スマートフォンとSNSの時代に、なぜこれほどの人が本のイベントに集まるのか。

書展の規模と内容

香港貿易発展局(HKTDC)が主催するこのイベントは、書籍・文具・電子書籍・文化グッズを扱う数百のブースが並ぶ。地元の出版社・書店から台湾・中国大陸・海外の出版社まで参加し、広東語・繁体字中国語・英語の本が中心に扱われる。

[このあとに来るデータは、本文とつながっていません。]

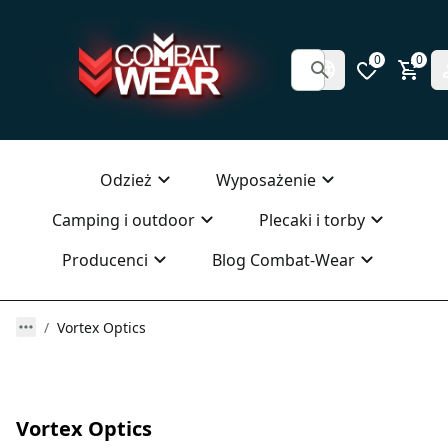
0
0
Odzież
Wyposażenie
Camping i outdoor
Plecaki i torby
Producenci
Blog Combat-Wear
Vortex Optics
Vortex Optics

入場料は大人1日30 HKD(585円)程度(推定)。期間中通し券もある。

繁体字(Traditional Chinese)の砦

香港書展が特に重要なのは、繁体字中国語出版の場として機能していることだ。台湾とともに、香港は繁体字中国語文化の拠点だ。

中国大陸で出版が規制されたり、簡体字版しか出ないジャンルの書籍が、香港書展では入手できることがある。歴史・政治・人権関連の書籍は、香港のある時期まで大陸には持ち込みにくいものが多く存在した。

書展と社会変化

2019〜2020年以降の香港の政治的変化の中で、書展の性格も変わりつつある。出展できる書籍の範囲に変化が生じているという指摘もあり(推定)、かつてと同じ「何でもある本の祭り」ではなくなってきた面がある。

それでも書展が開かれ続け、人々が集まる事実がある。本を求めることと、集まることの両方に意味がある——香港書展はその二つを毎年体現している。